THE VETERINARY SURGEON.
1. The horse, as well as the other domestic animals, is subject to a great variety of diseases, which, like those affecting the human system, are frequently under the control of medicinal remedies; and the same general means which are efficacious in healing the disorders of our race, are equally so in controlling those of the inferior part of the animal creation.
2. The great value of the domestic animals has rendered them, from the earliest periods, the objects of study and attention, not only while in health, but also when laboring under disease. For the latter state, a peculiar system was early formed, including a materia medica, and a general mode of treatment considerably different from those for human patients.
3. Of the authors of this system, whether Greek or Roman, nothing worthy of notice has been transmitted to us, beyond an occasional citation of names, in the works of Columella, a Roman writer, who flourished in the reign of Tiberius Cæsar, and in Vegetius Renatus, who lived two centuries afterwards. The former treated at large on the general management of domestic animals, and the latter more professedly on the diseases to which they are liable.

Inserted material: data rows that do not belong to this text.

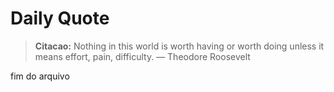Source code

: # Daily Quote

> **Citacao:** Nothing in this world is worth having or worth doing unless it means effort, pain, difficulty. — Theodore Roosevelt

fim do arquivo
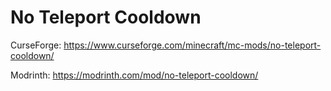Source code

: # No Teleport Cooldown
CurseForge: https://www.curseforge.com/minecraft/mc-mods/no-teleport-cooldown/

Modrinth: https://modrinth.com/mod/no-teleport-cooldown/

4. Both of these writers treated their subject in elegant classical Latin; but neither they nor any other ancient author whose works have reached us, had any professional acquaintance with medicine or surgery. Celsus is the only physician of those times who is said to have written on animal medicine; but this part of his works is not extant.
5. Xenophon is the oldest veterinary writer whose work remains; but his treatise is confined to the training and management of the horse for war and the chase. The chief merit of the ancient writers on this subject consists in the dietetic rules and domestic management which they propose. Their medical prescriptions are said to be an inconsistent and often discordant jumble of many articles, devoid of rational aim or probable efficacy.
6. On the revival of learning in Europe, when the anatomy and physiology of the human body had become grand objects of research in the Italian schools, veterinary anatomy attracted the attention of Ruini and others, whose descriptive labors on the body of the horse have since served for the ground-work and model to all the schools in Europe.
7. The works of the veterinary writers of antiquity were eagerly sought and translated in Italy and France, and the art was extensively cultivated, sometimes under regular medical professors. Every branch of the equine economy was pursued with assiduity and success, whether it related to harness and trappings, equitation and military menage, or the methodical treatment of the hoof, and the invention of various kinds of iron shoes. Evangelista of Milan distinguished himself in the education or breaking of the horse; and to him is attributed the invention of the martingale.
8. The new science having been extended over a great proportion of the continent of Europe, could scarcely fail of occasional communication with England; nevertheless, the medical treatment of horses and other domestic animals continued exclusively in the hands of farriers and cow-doctors, until some time in the first quarter of the eighteenth century.